I don’t have many grand things to say about our relationship, except this: I loved him. Fiercely. Quietly. In the way fathers often do with sons. It wasn’t demonstrative. It wasn’t dramatic. But it was solid.

Nothing like my relationship with my own father — because Zach always looked to me for help, for reassurance, for safety. And I always told him the same thing: I’ve got your back.

I used to sing to him —

You’re my honey bunch, sugar plum, pimply imply umpkin —

and he would come charging towards me, tail wagging wildly, a weapon that bruised shins and toppled objects. Love, again, without restraint.

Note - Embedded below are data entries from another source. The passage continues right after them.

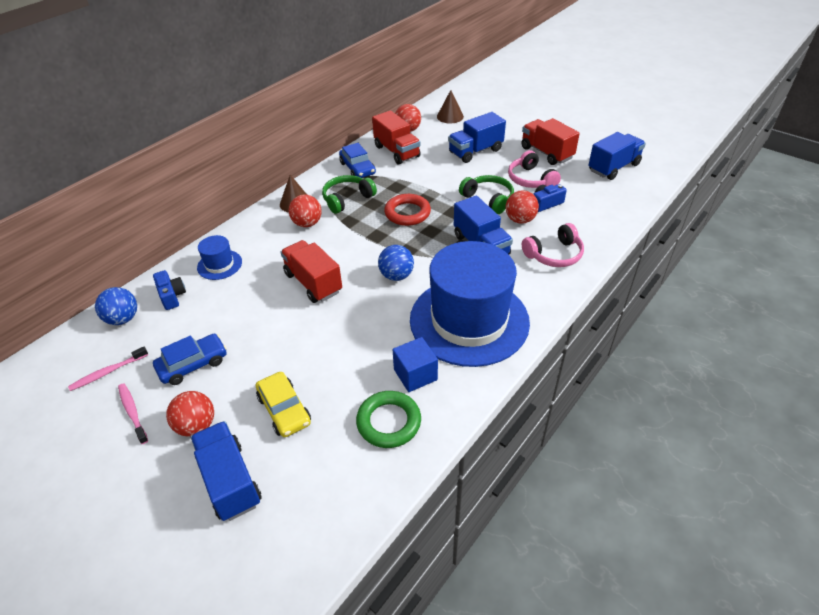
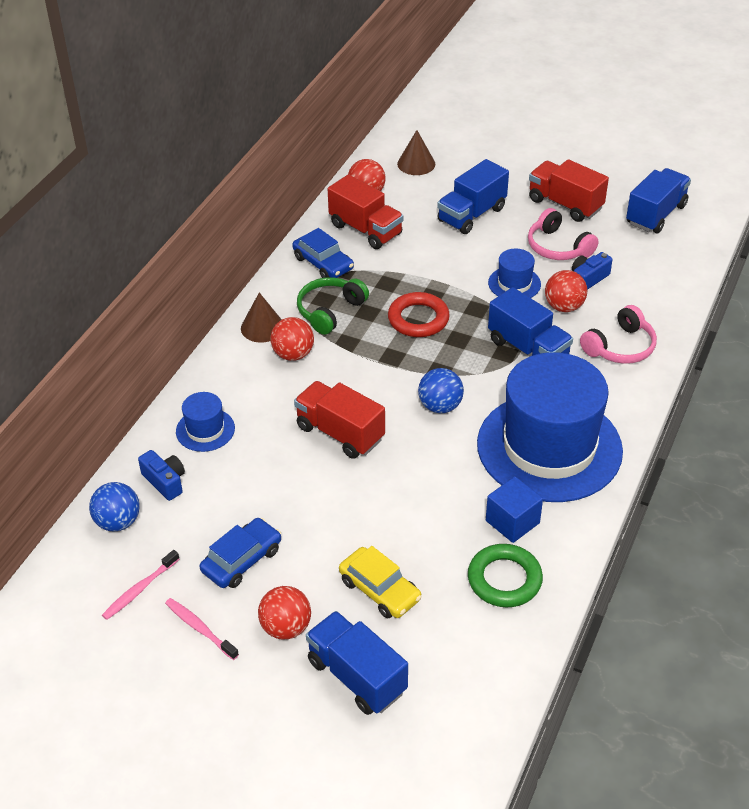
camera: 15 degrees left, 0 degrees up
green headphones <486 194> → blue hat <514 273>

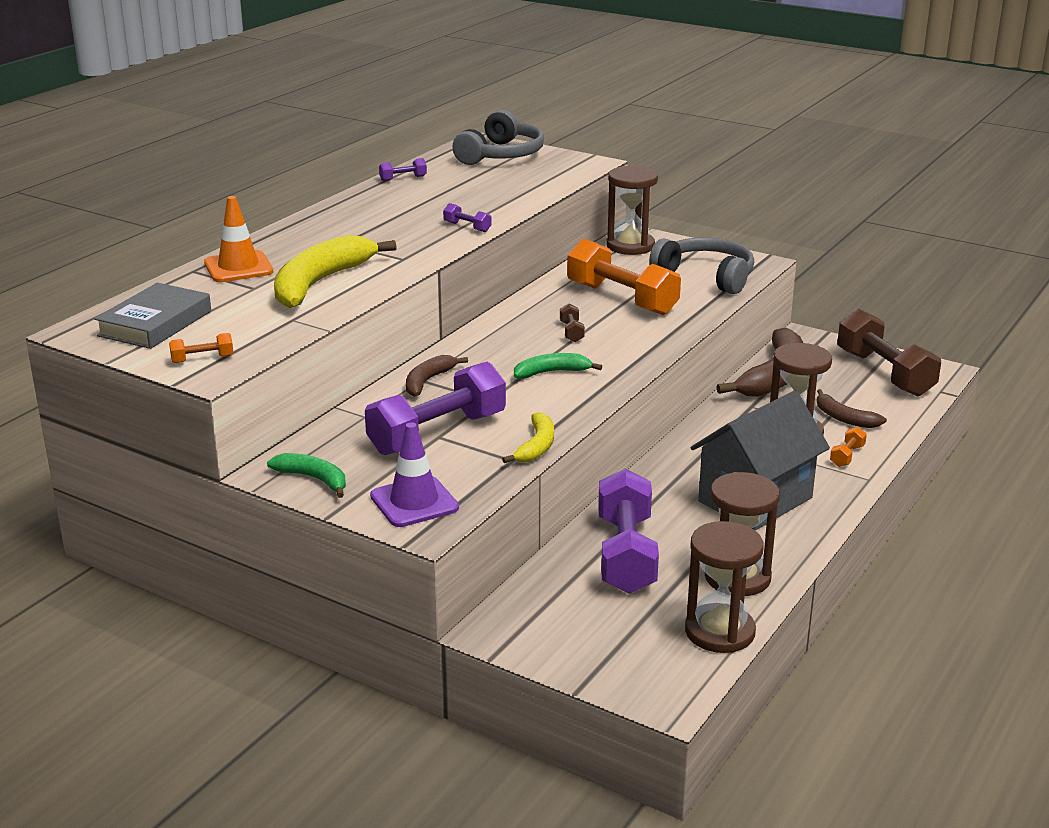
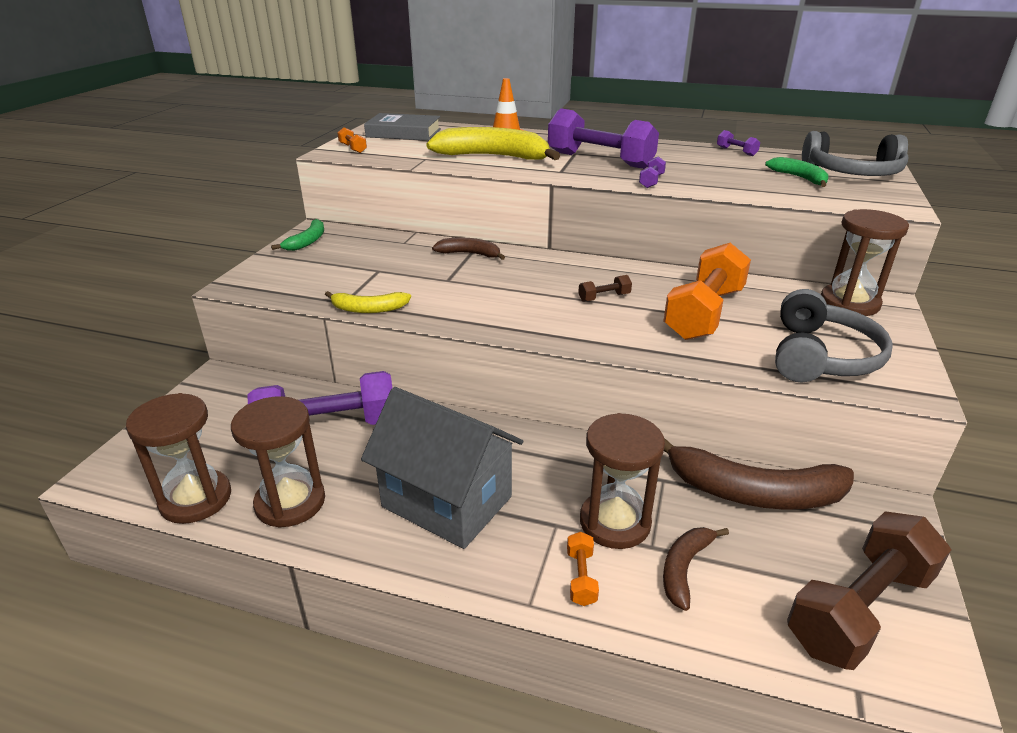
camera: 75 degrees right, 5 degrees up
purple traffic cone <414 474> → -
purple dumbbell <435 408> → purple dumbbell <603 139>, relocated
green banana <558 366> → green banana <796 172>, relocated
orange dumbbell <848 447> → orange dumbbell <583 569>, 75 degrees clockwise

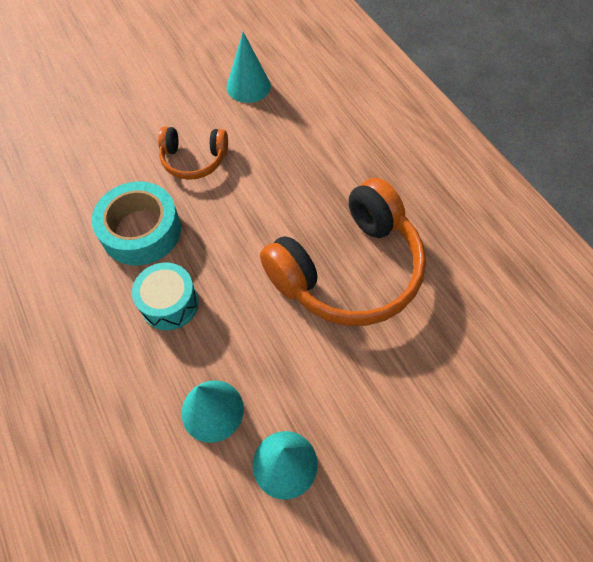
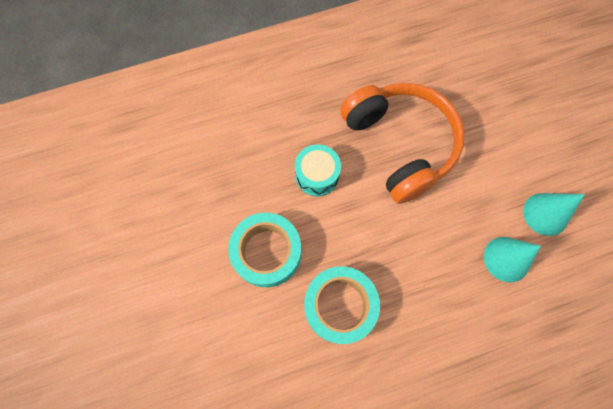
camera: 80 degrees left, 10 degrees up
turquoise cone <249 67> → -
turquoise drum <165 296> → turquoise drum <318 170>, relocated
orange headphones <193 153> → turquoise tape <264 250>

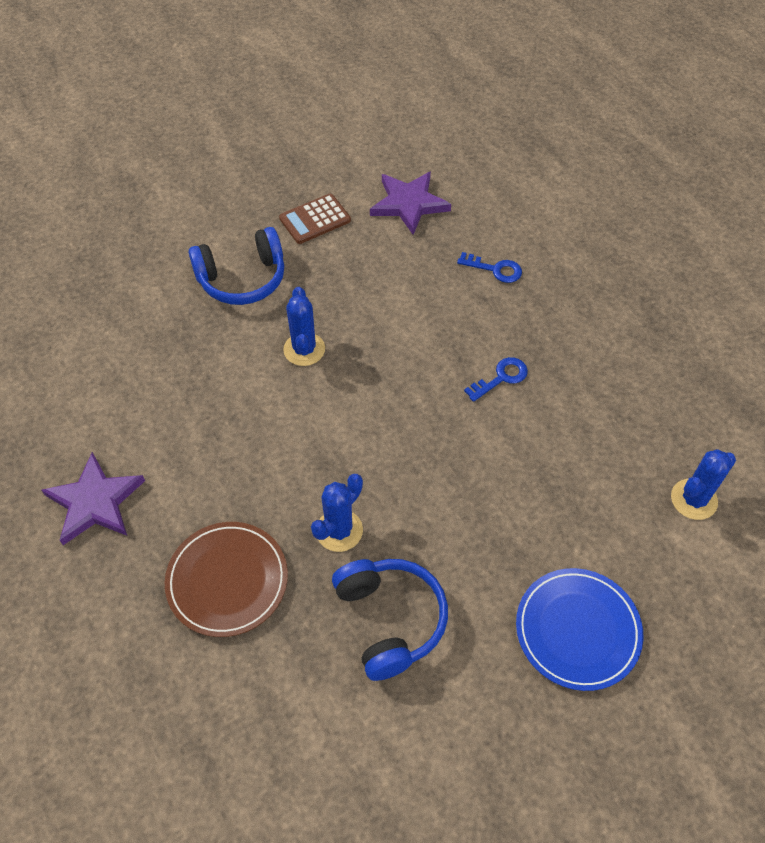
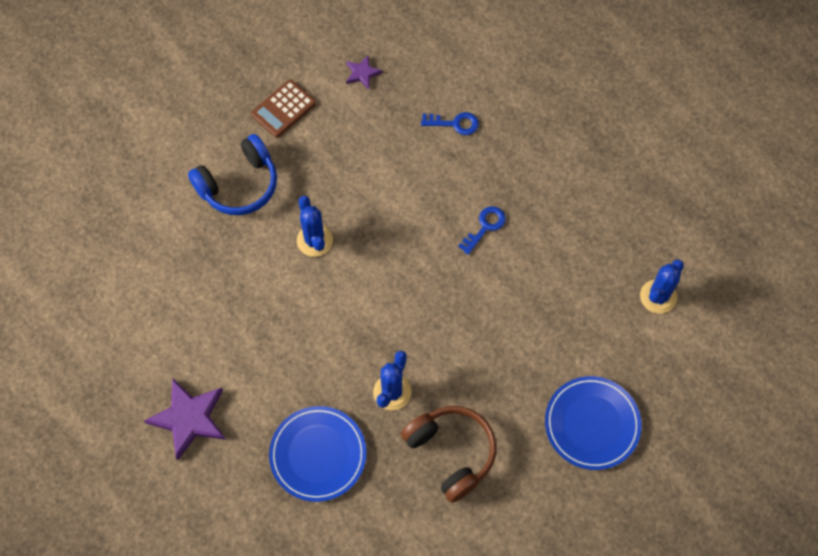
camera: 15 degrees left, 10 degrees up
brown plate <226 579> → blue plate <317 454>
blue headphones <390 620> → brown headphones <448 454>
purple star <410 203> → purple star <364 72>, x0.52

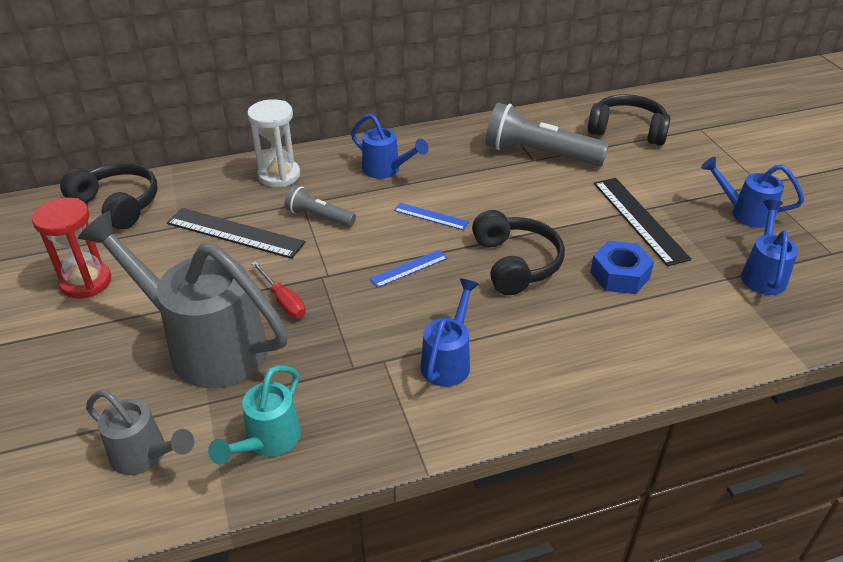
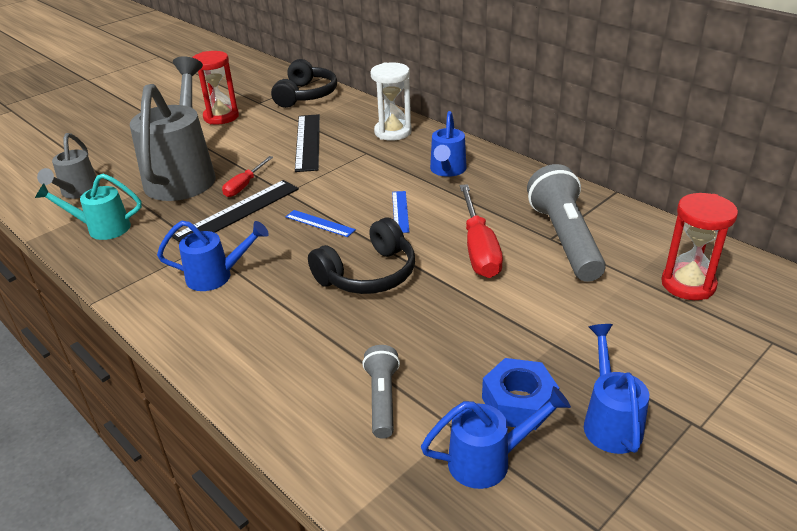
camera: 65 degrees right, 5 degrees down
- → red screwdriver <481 231>
grey flashlight <320 206> → grey flashlight <381 392>, relocated
blue nut <622 267> → blue nut <520 394>, relocated
black ruler <643 222> → black ruler <235 211>, relocated
black headphones <629 120> → red hourglass <699 246>

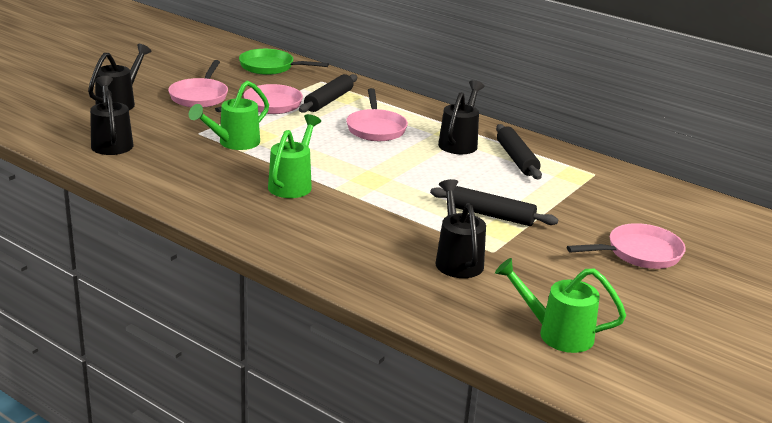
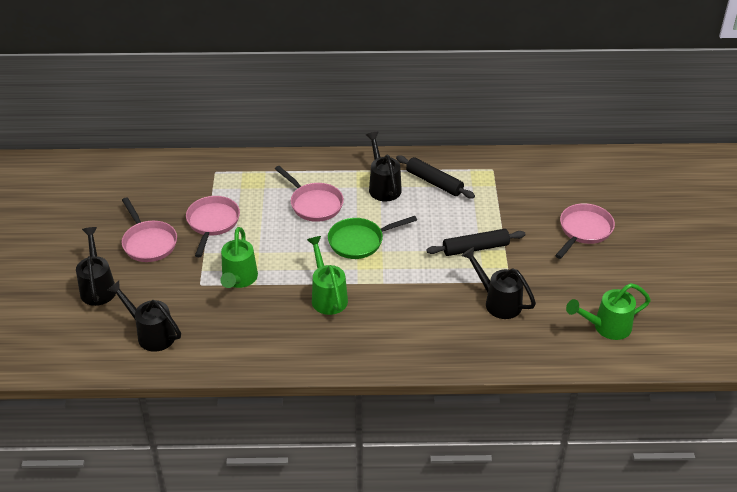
camera: 35 degrees left, 15 degrees up
black rolling pin <328 93> → -
green pan <284 62> → green pan <372 237>, relocated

The house feels hollow now. Zach was a large presence — lumbering, filling up rooms, claiming corners, leaning his weight into life. The gentlest boxer dog. The sweetest. And according to everyone in the family, one of the most handsome dogs they had ever seen.

He knew my aunts.

He lived through Covid with me.

He witnessed deaths.

He stood beside me through grief before becoming its centre.

He was my baby.

My baby boy.

And he has taken a piece of my heart with him.

People often talk about grief as something that arrives suddenly, but this grief has been rehearsed for months. Living with two terminally ill dogs teaches you anticipatory mourning — the long, slow exhaustion of loving while preparing to lose. And yet, when the moment finally comes, it still catches you unprepared.

Condolences arrive. Kind words follow death easily. But the real work of grief happens afterwards — when no one is watching, when the house is quiet, when memory ambushes you in ordinary moments.

These memories will keep jolting me as the days go on. I know this. I have seen enough death to know that time dulls the sharpest edges. Pain becomes a low ache. Survivable. Livable.

But not yet.

Right now, I am grief-stricken.

Right now, I am wracked with pain.

Right now, love has nowhere to go.

And so it lingers — in empty bowls, unused leashes, dried drool, midnight walks, and a father that remembers him even when the world moves on.